The geometry, design constraints, and manufacturing tolerances of integrated circuit chips and the circuit cards or other platforms on which they are mounted makes it impossible to guarantee that all physical lines of a single link are identical. For example, it is sometimes necessary for a link to turn a corner, meaning that the lines on the outside edge of the corner will be physically longer than those on the inside edge. Circuitry on a circuit card is often arranged in layers; some lines may lie adjacent to different circuit structures in neighboring layers, which can affect stray capacitance in the lines. Any of numerous variations during manufacture may cause some lines to be narrower than others, closer to adjacent circuit layers, etc. These and other variations affect the time it takes a signal to propagate from the transmitting chip to the receiving chip, so that some data signals carried on some lines will arrive in the receiving chip before others (a phenomenon referred to as data skew). Furthermore, manufacturing variations in the transmitter driving circuitry in the transmitting chip or receiving circuitry in the receiving chip can affect the quality of the data signal.
In order to support data transfer at high bus clock speeds, the lines of a data communications bus can be individually calibrated to compensate for these and other variations. However, so sensitive is the communications mechanism in many modern data processing environments that calibration parameters can drift significantly during operation, so that periodic re-calibration is required to achieve acceptable performance.
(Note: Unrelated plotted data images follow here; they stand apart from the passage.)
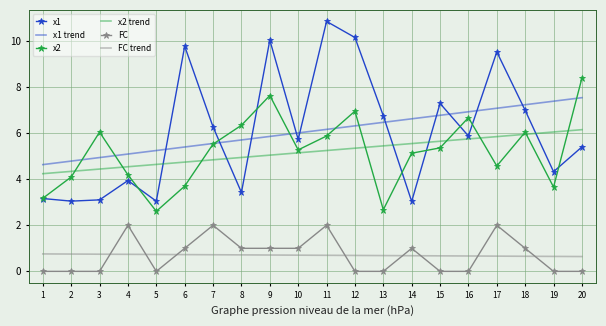

How many intersections are there between x1 trend and x1?

10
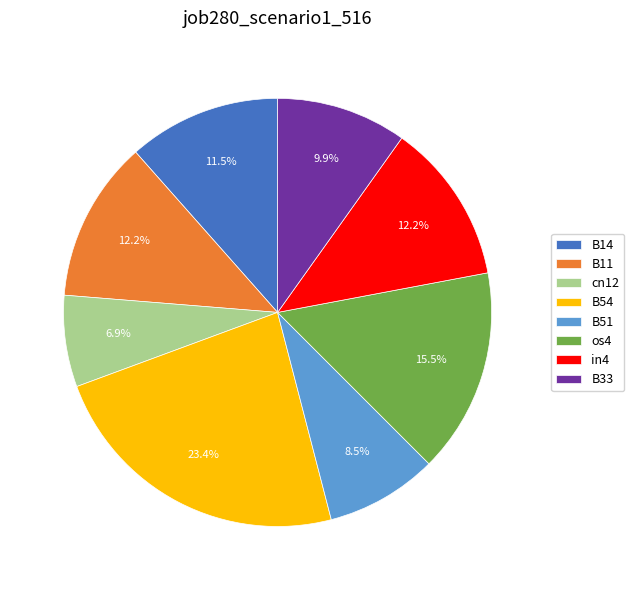

What percentage do B11 and in4 together represent?

24.4%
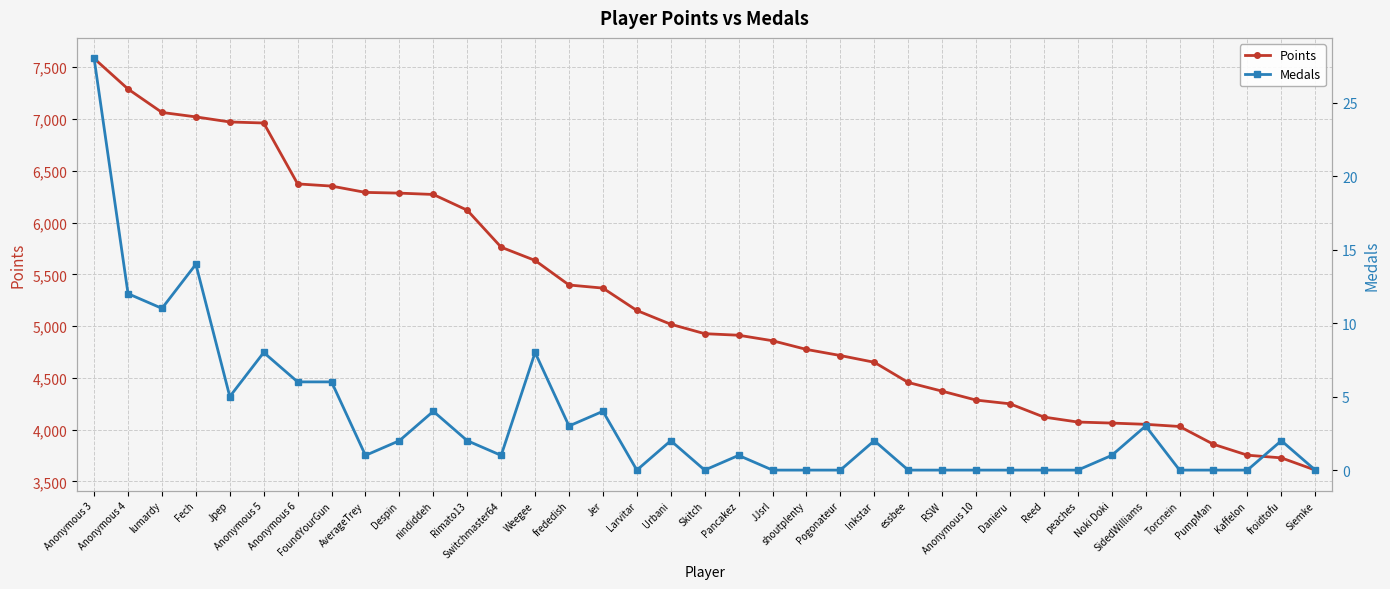

How many lines are shown in the chart?

2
Modern data processing systems are expected to provide a high degree of availability, and interruption of data processing function to perform system maintenance is increasingly unacceptable. Accordingly, various techniques exist whereby a data communications bus can be periodically re-calibrated without suspending operation of the bus, i.e. without suspending the transfer of functional data. For example, it is known to provide a duplicate of each individual line and certain associated hardware for use in calibrating the line, so that functional data can be transmitted on the duplicate line while the primary line is being calibrated. It is also known to provide a common redundant line for use in calibration, the individual lines being calibrated one at a time, while the common redundant line compensates for the lost data capacity of the line being calibrated.
Data communications buses for communicating data among multiple integrated circuit chips, board assemblies or other components consume a significant portion of the power consumed by digital electronic devices. Continuous calibration and/or maintaining redundancy of communications buses only increases the power requirements of these buses. It is desirable to keep power consumption at a minimum.
One known technique for reducing power consumption is to power off selective components of the interface at selective times. Exemplary embodiments of this technique are disclosed in U.S. Pat. No. 8,898,504 to Baumgartner et al., which is herein incorporated by reference. Notwithstanding power savings achieved with these and other methods, a need exists for devices or methods which further reduce power consumption is data communications buses, and in particular, in data communications buses which are continuously calibrated.